> _Data for processing_:
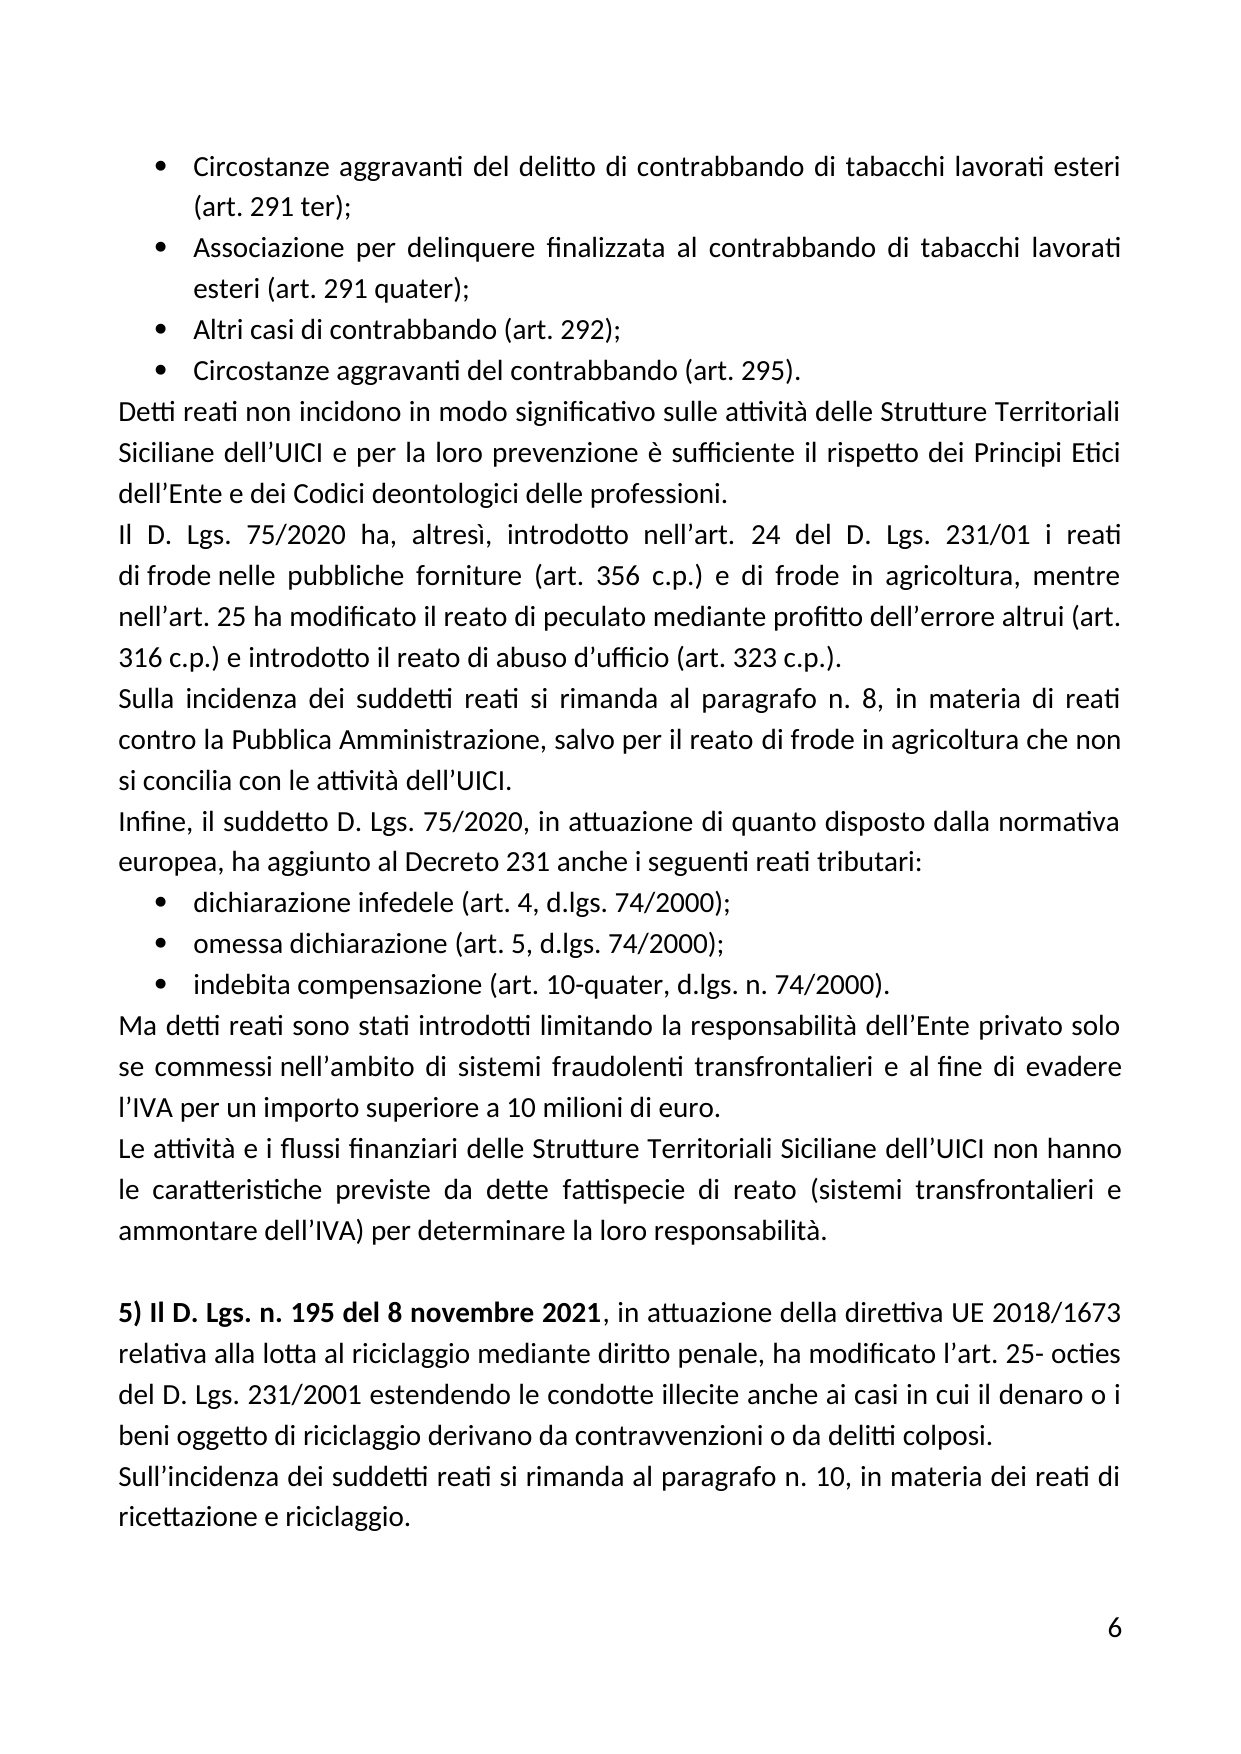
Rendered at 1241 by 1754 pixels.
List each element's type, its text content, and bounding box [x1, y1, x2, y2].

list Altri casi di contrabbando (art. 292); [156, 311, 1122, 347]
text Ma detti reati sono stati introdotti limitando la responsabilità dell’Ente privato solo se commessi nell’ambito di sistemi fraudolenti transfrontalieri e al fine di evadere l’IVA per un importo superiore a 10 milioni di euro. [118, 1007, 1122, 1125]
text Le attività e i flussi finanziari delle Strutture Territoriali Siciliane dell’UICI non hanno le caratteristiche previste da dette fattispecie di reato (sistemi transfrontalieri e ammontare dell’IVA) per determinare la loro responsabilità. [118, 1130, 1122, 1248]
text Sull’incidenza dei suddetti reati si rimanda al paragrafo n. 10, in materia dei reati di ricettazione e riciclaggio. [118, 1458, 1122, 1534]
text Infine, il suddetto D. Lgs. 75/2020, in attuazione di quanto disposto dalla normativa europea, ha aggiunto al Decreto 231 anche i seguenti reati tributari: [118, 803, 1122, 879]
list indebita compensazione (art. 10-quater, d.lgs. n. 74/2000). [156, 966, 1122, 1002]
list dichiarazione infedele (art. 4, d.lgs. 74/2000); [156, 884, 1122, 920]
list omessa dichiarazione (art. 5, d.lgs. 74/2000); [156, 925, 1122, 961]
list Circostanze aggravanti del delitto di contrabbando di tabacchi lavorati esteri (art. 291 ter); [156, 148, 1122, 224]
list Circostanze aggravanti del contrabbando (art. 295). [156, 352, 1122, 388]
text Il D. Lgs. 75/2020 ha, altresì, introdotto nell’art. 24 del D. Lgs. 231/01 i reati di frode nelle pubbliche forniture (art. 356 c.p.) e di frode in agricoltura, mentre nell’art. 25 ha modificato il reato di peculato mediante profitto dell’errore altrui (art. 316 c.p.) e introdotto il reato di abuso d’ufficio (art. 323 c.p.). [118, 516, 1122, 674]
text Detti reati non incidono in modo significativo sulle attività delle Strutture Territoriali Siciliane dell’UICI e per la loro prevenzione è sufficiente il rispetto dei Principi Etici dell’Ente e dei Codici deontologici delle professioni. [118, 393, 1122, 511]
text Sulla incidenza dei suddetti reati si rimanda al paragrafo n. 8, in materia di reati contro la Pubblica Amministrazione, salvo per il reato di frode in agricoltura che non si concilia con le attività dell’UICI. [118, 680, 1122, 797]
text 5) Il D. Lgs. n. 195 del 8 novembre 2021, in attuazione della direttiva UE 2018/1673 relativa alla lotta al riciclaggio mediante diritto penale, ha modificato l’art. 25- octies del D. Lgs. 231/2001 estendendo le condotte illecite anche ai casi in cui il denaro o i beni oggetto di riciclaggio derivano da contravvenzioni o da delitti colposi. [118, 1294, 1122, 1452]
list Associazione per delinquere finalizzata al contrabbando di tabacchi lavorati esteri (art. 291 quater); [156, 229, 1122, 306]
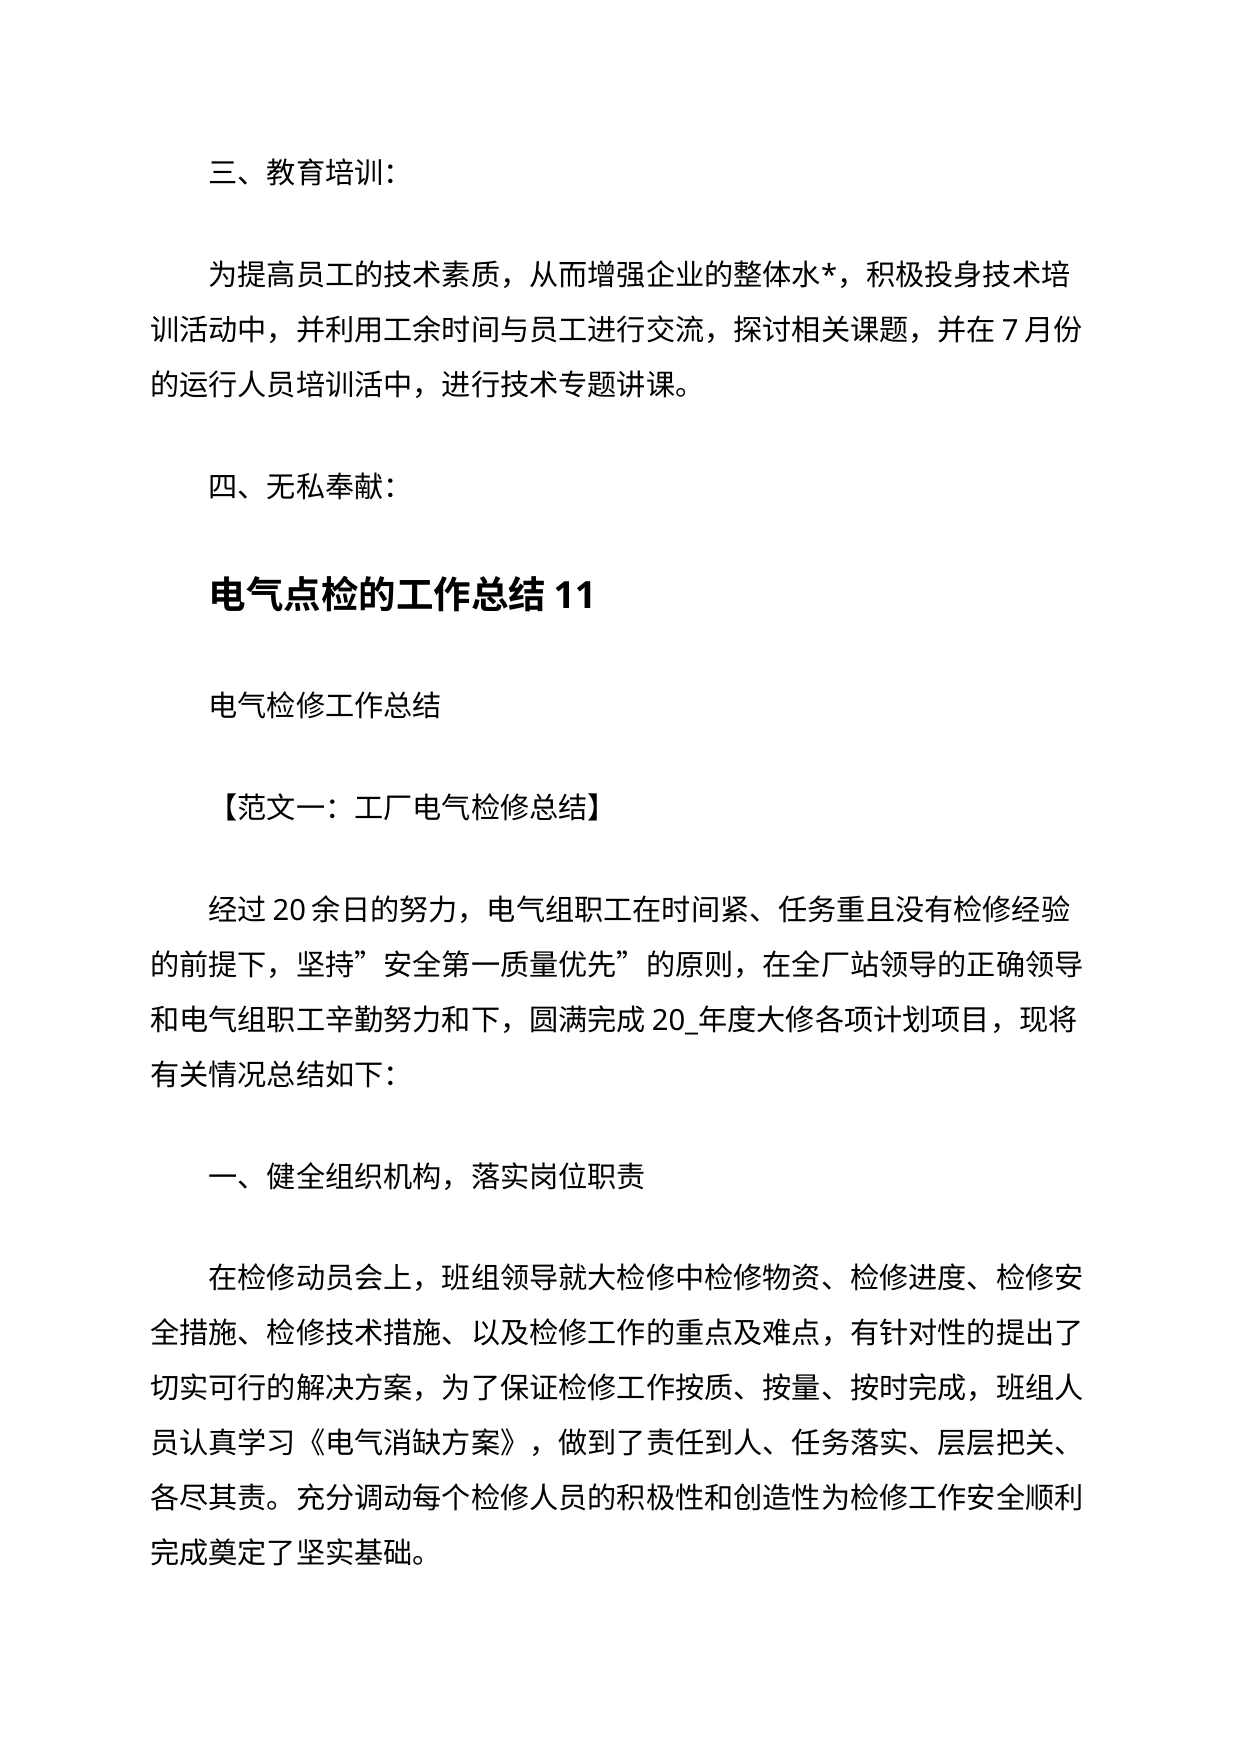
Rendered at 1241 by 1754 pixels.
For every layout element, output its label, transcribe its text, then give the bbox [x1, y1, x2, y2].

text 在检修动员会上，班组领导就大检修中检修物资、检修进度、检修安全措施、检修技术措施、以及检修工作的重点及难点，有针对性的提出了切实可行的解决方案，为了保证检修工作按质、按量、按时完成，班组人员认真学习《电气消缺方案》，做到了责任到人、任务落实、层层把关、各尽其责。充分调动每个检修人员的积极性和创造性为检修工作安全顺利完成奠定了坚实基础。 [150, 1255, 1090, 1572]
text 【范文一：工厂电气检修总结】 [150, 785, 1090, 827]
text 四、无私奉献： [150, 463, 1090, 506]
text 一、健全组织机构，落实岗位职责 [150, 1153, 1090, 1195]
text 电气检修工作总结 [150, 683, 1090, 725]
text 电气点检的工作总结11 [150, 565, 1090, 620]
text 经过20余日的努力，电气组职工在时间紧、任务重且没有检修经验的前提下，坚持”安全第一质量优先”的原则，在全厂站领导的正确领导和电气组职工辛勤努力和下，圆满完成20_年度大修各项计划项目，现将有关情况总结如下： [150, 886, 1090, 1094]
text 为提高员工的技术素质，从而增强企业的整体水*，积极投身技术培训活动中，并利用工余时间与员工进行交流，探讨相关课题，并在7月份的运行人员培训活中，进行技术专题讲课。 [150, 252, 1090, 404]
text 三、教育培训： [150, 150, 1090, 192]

> _To-do item_: Repeat each line above exactly as it reads, omitting any pictures.

> _Answer space_:
Rendered at 1241 by 1754 pixels.
List each element's type, its text content, and bounding box [x1, y1, x2, y2].

list Altri casi di contrabbando (art. 292); [156, 311, 1122, 347]
text Ma detti reati sono stati introdotti limitando la responsabilità dell’Ente privato solo se commessi nell’ambito di sistemi fraudolenti transfrontalieri e al fine di evadere l’IVA per un importo superiore a 10 milioni di euro. [118, 1007, 1122, 1125]
text Le attività e i flussi finanziari delle Strutture Territoriali Siciliane dell’UICI non hanno le caratteristiche previste da dette fattispecie di reato (sistemi transfrontalieri e ammontare dell’IVA) per determinare la loro responsabilità. [118, 1130, 1122, 1248]
text Sull’incidenza dei suddetti reati si rimanda al paragrafo n. 10, in materia dei reati di ricettazione e riciclaggio. [118, 1458, 1122, 1534]
text Infine, il suddetto D. Lgs. 75/2020, in attuazione di quanto disposto dalla normativa europea, ha aggiunto al Decreto 231 anche i seguenti reati tributari: [118, 803, 1122, 879]
list indebita compensazione (art. 10-quater, d.lgs. n. 74/2000). [156, 966, 1122, 1002]
list dichiarazione infedele (art. 4, d.lgs. 74/2000); [156, 884, 1122, 920]
list omessa dichiarazione (art. 5, d.lgs. 74/2000); [156, 925, 1122, 961]
list Circostanze aggravanti del delitto di contrabbando di tabacchi lavorati esteri (art. 291 ter); [156, 148, 1122, 224]
list Circostanze aggravanti del contrabbando (art. 295). [156, 352, 1122, 388]
text Il D. Lgs. 75/2020 ha, altresì, introdotto nell’art. 24 del D. Lgs. 231/01 i reati di frode nelle pubbliche forniture (art. 356 c.p.) e di frode in agricoltura, mentre nell’art. 25 ha modificato il reato di peculato mediante profitto dell’errore altrui (art. 316 c.p.) e introdotto il reato di abuso d’ufficio (art. 323 c.p.). [118, 516, 1122, 674]
text Detti reati non incidono in modo significativo sulle attività delle Strutture Territoriali Siciliane dell’UICI e per la loro prevenzione è sufficiente il rispetto dei Principi Etici dell’Ente e dei Codici deontologici delle professioni. [118, 393, 1122, 511]
text Sulla incidenza dei suddetti reati si rimanda al paragrafo n. 8, in materia di reati contro la Pubblica Amministrazione, salvo per il reato di frode in agricoltura che non si concilia con le attività dell’UICI. [118, 680, 1122, 797]
text 5) Il D. Lgs. n. 195 del 8 novembre 2021, in attuazione della direttiva UE 2018/1673 relativa alla lotta al riciclaggio mediante diritto penale, ha modificato l’art. 25- octies del D. Lgs. 231/2001 estendendo le condotte illecite anche ai casi in cui il denaro o i beni oggetto di riciclaggio derivano da contravvenzioni o da delitti colposi. [118, 1294, 1122, 1452]
list Associazione per delinquere finalizzata al contrabbando di tabacchi lavorati esteri (art. 291 quater); [156, 229, 1122, 306]
Rendered at 1241 by 1754 pixels.
For every layout element, output its label, transcribe its text, then give the bbox [x1, y1, x2, y2].

text 在检修动员会上，班组领导就大检修中检修物资、检修进度、检修安全措施、检修技术措施、以及检修工作的重点及难点，有针对性的提出了切实可行的解决方案，为了保证检修工作按质、按量、按时完成，班组人员认真学习《电气消缺方案》，做到了责任到人、任务落实、层层把关、各尽其责。充分调动每个检修人员的积极性和创造性为检修工作安全顺利完成奠定了坚实基础。 [150, 1255, 1090, 1572]
text 【范文一：工厂电气检修总结】 [150, 785, 1090, 827]
text 四、无私奉献： [150, 463, 1090, 506]
text 一、健全组织机构，落实岗位职责 [150, 1153, 1090, 1195]
text 电气检修工作总结 [150, 683, 1090, 725]
text 电气点检的工作总结11 [150, 565, 1090, 620]
text 经过20余日的努力，电气组职工在时间紧、任务重且没有检修经验的前提下，坚持”安全第一质量优先”的原则，在全厂站领导的正确领导和电气组职工辛勤努力和下，圆满完成20_年度大修各项计划项目，现将有关情况总结如下： [150, 886, 1090, 1094]
text 为提高员工的技术素质，从而增强企业的整体水*，积极投身技术培训活动中，并利用工余时间与员工进行交流，探讨相关课题，并在7月份的运行人员培训活中，进行技术专题讲课。 [150, 252, 1090, 404]
text 三、教育培训： [150, 150, 1090, 192]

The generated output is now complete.